The first integral is a classic and yields $\pi$, for the second let's integrate by parts with $\sin(x)=u'$ and $1/x=v$

$$ \int_{-z}^z \frac{\sin(x)}{x}=\pi-2\frac{\cos(z)}{z}+2\int_{z}^{\infty} \frac{\sin(x)}{x^2} $$

we see immediatly that the remaining integral is much smaller then the rest of the rhs. so just we are lazy we just stop here and neglect the integral. Now doing the numbers (putting $z=100$) we get

$$ I(100)\approx 3.124346276144 $$

which is incredibly close to the real value $3.124450933778$ keeping in mind that we did just one integration by parts (the error is $\approx 10^{-5}$).

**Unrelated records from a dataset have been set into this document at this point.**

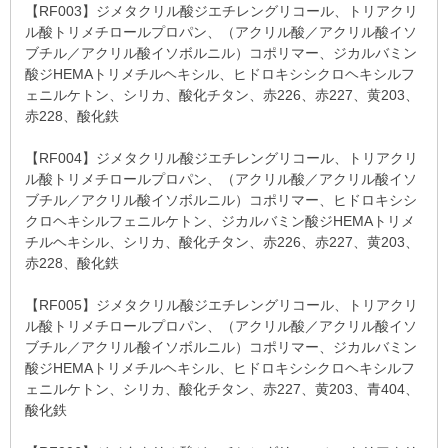
【RF003】ジメタクリル酸ジエチレングリコール、トリアクリ
ル酸トリメチロールプロパン、（アクリル酸／アクリル酸イソ
ブチル／アクリル酸イソボルニル）コポリマー、ジカルバミン
酸ジHEMAトリメチルヘキシル、ヒドロキシシクロヘキシルフ
ェニルケトン、シリカ、酸化チタン、赤226、赤227、黄203、
赤228、酸化鉄
【RF004】ジメタクリル酸ジエチレングリコール、トリアクリ
ル酸トリメチロールプロパン、（アクリル酸／アクリル酸イソ
ブチル／アクリル酸イソボルニル）コポリマー、ヒドロキシシ
クロヘキシルフェニルケトン、ジカルバミン酸ジHEMAトリメ
チルヘキシル、シリカ、酸化チタン、赤226、赤227、黄203、
赤228、酸化鉄
【RF005】ジメタクリル酸ジエチレングリコール、トリアクリ
ル酸トリメチロールプロパン、（アクリル酸／アクリル酸イソ
ブチル／アクリル酸イソボルニル）コポリマー、ジカルバミン
酸ジHEMAトリメチルヘキシル、ヒドロキシシクロヘキシルフ
ェニルケトン、シリカ、酸化チタン、赤227、黄203、青404、
酸化鉄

Integrating by parts $N-$ times we could derive the coefficent of the resulting series go as $N!$ which means that it is badly divergent! This is what i meaned by 'bad brother': An divergent series (for any fixed $x$) which gives incredibly exact result if we truncate it at a senseful point!

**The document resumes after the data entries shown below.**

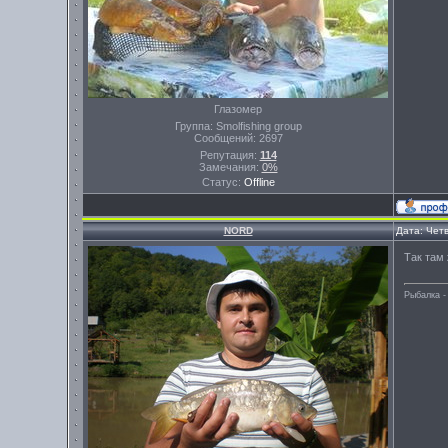
Глазомер
Группа: Smolfishing group
Сообщений:
2697
Репутация:
114
Замечания:
0%
Статус:
Offline
NORD
Дата: Четв
Так там
Рыбалка -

  • $\begingroup$ Thanks for the great reply. I understand why further integration by parts lead to terms with coefficient $n!$ but I'm confused why this is happening. We know the answer should be convergent (see earlier posts) and yet now it seems to be diverging? $\endgroup$
    – user11128
    Feb 14, 2016 at 12:44
  • $\begingroup$ There is an answer in terms of a convergent series and an answer in terms of an asymptotic series which gives accurate value as long as the number of terms is not too large (note also that it stays finite if $N$ is fixed) . This are just two different ways to approach this problem whereas the second one is much more effective for the value of $z$ at hand. $\endgroup$
    – tired
    Feb 14, 2016 at 12:54
  • $\begingroup$ For formal in depth discussion of a very related integral (the so called exponential integral), see here: macs.hw.ac.uk/~simonm/ae.pdf $\endgroup$
    – tired
    Feb 14, 2016 at 12:57

If you know the function $Si(x)$, then the solution should be fairly simple.

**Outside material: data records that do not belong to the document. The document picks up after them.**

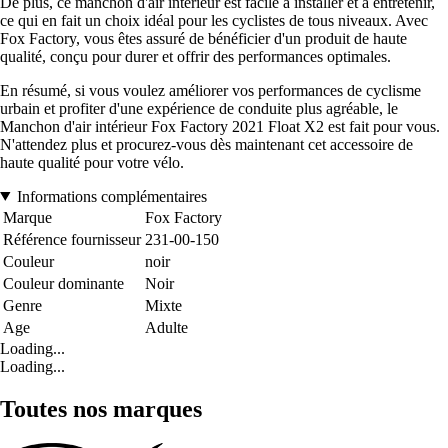
De plus, ce manchon d'air intérieur est facile à installer et à entretenir,
ce qui en fait un choix idéal pour les cyclistes de tous niveaux. Avec
Fox Factory, vous êtes assuré de bénéficier d'un produit de haute
qualité, conçu pour durer et offrir des performances optimales.
En résumé, si vous voulez améliorer vos performances de cyclisme
urbain et profiter d'une expérience de conduite plus agréable, le
Manchon d'air intérieur Fox Factory 2021 Float X2 est fait pour vous.
N'attendez plus et procurez-vous dès maintenant cet accessoire de
haute qualité pour votre vélo.
Informations complémentaires
Marque
Fox Factory
Référence fournisseur
231-00-150
Couleur
noir
Couleur dominante
Noir
Genre
Mixte
Age
Adulte
Loading...
Loading...
Toutes nos marques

In fact, the function is bounded from above and continuous, so there should be no Problem evaluating the integral, and also the Taylor Series converge everywhere. Your guess that the integral should be approximately $\pi$ is also correct.

The function $Si(x)$ is used for positive x because you can "mirror" the function to only use with positive values.

Observe, that for all x: $\frac{Sin(x)}{x} = \frac{Sin(-x)}{-x}$, so your integral evaluates to:

$\int \limits_{-100}^{100} \frac{Sin(x)}{x} = 2 Si(100)$

This is already not far from $\pi$, and I don't know if there is a very nice term for it.